- Dry Run Bridge
- U.S. National Register of Historic Places
- Location: Local street over Dry Run, Littleport, Iowa
- Coordinates: 42°45′21.5″N 91°22′15″W﻿ / ﻿42.755972°N 91.37083°W
- Built: 1898
- Built by: A.C. Boyle A.J. Nading
- Architectural style: Steel stringer bridge
- MPS: Highway Bridges of Iowa MPS
- NRHP reference No.: 98000803
- Added to NRHP: June 25, 1998

= Dry Run Bridge =

The Dry Run Bridge is a historic structure located in the unincorporated community of Littleport, Iowa, United States. It carries a private lane over Dry Run for 30 ft. Around the turn of the 20th-century Clayton County contracted with various firms and individuals to build bridges across its rivers, streams and ditches.

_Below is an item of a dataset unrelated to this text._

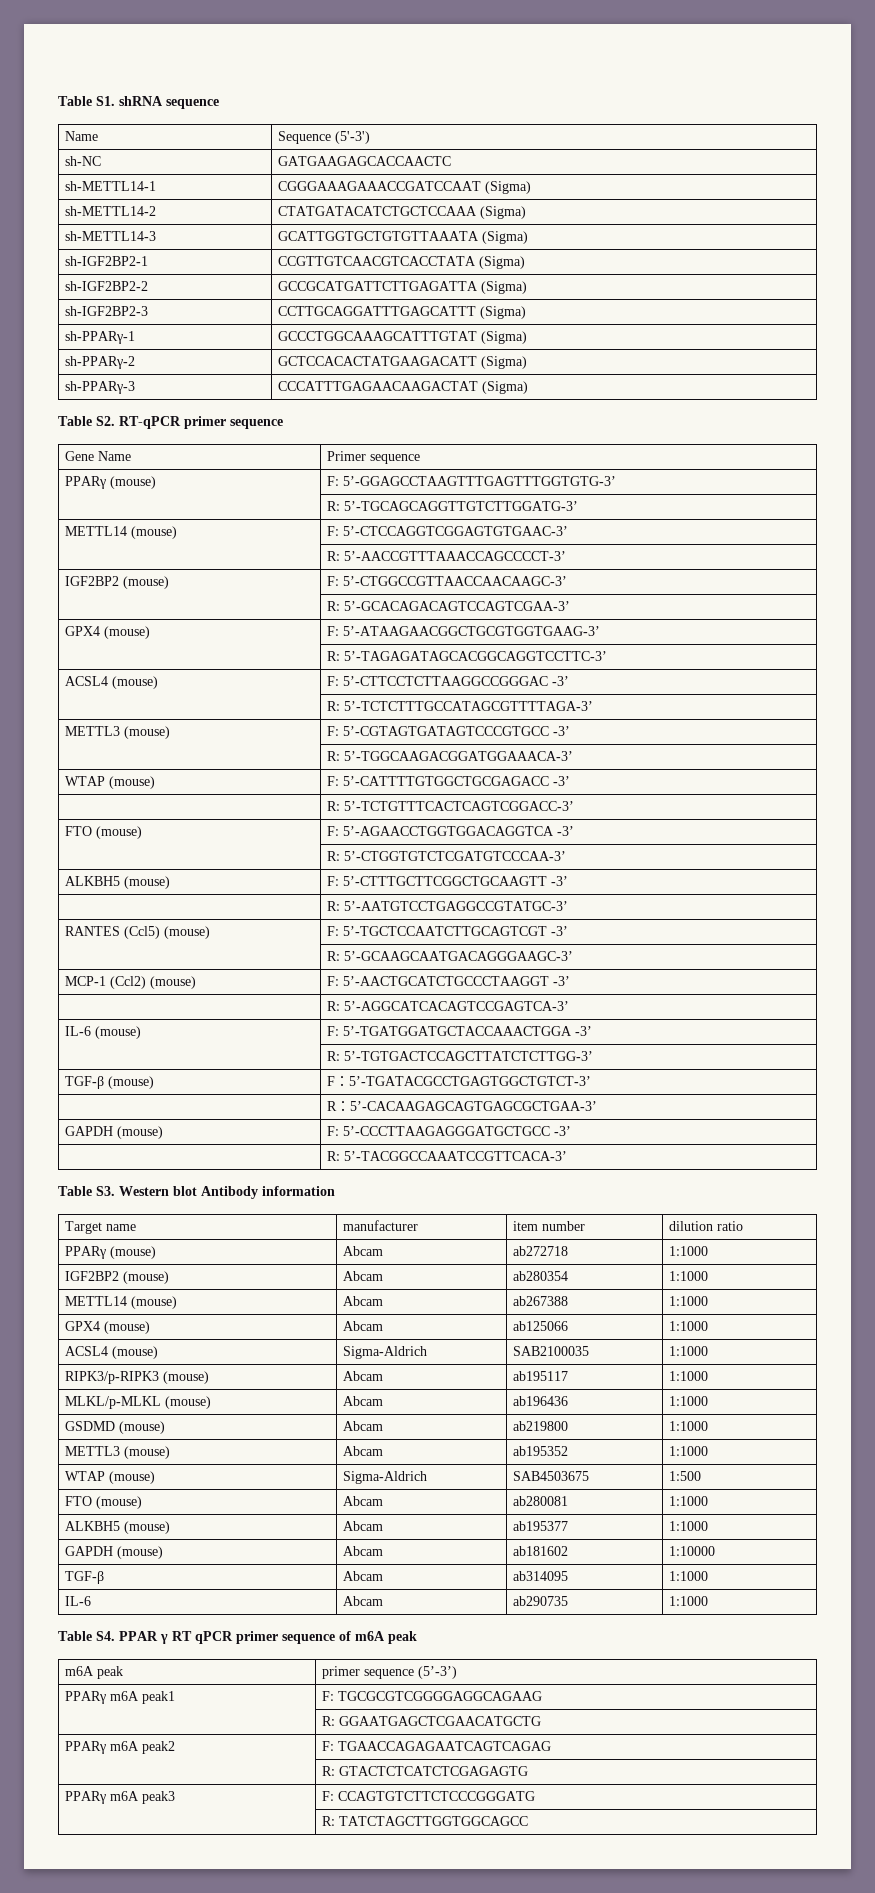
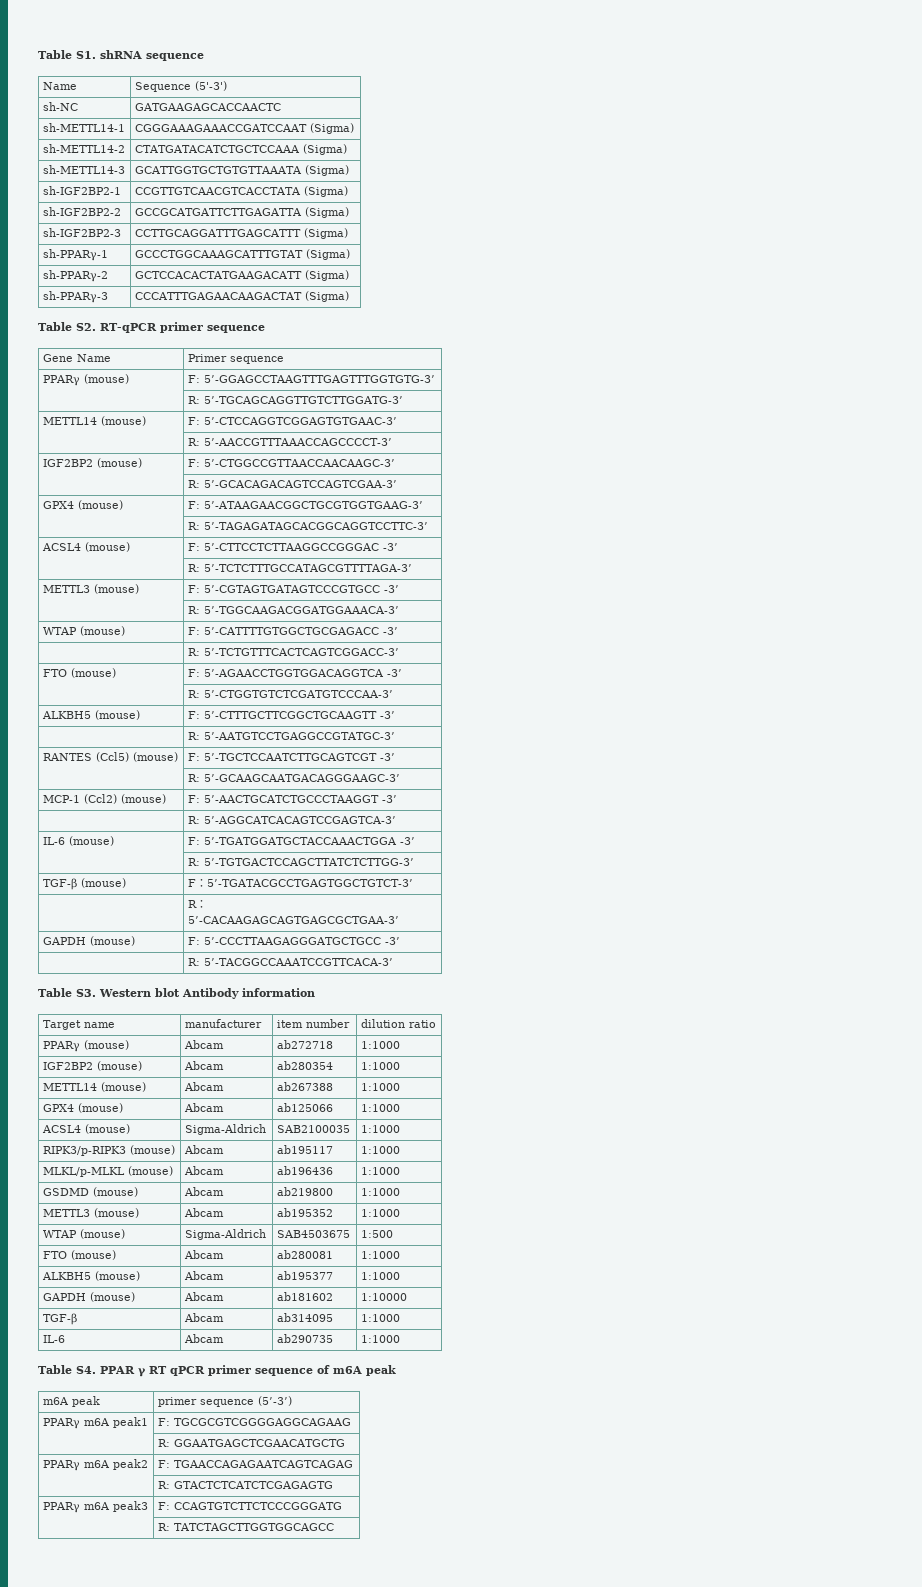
(350, 1106) none -> (207, 904) //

Short spans like this one generally had a timber stringer structure. They were inexpensive, but they didn't last long. They were eventually replaced by steel stringer structures. For the most part, that transition did happen until after 1900. That makes this steel stringer bridge, erected in 1898, quite rare. It is the oldest known structure of its kind in Iowa. A.C. Boyle was paid $184.50 to erect the bridge. In 1907 A.J. Nading was paid $471 to build two new stone abutments. This bridge was listed on the National Register of Historic Places in 1998.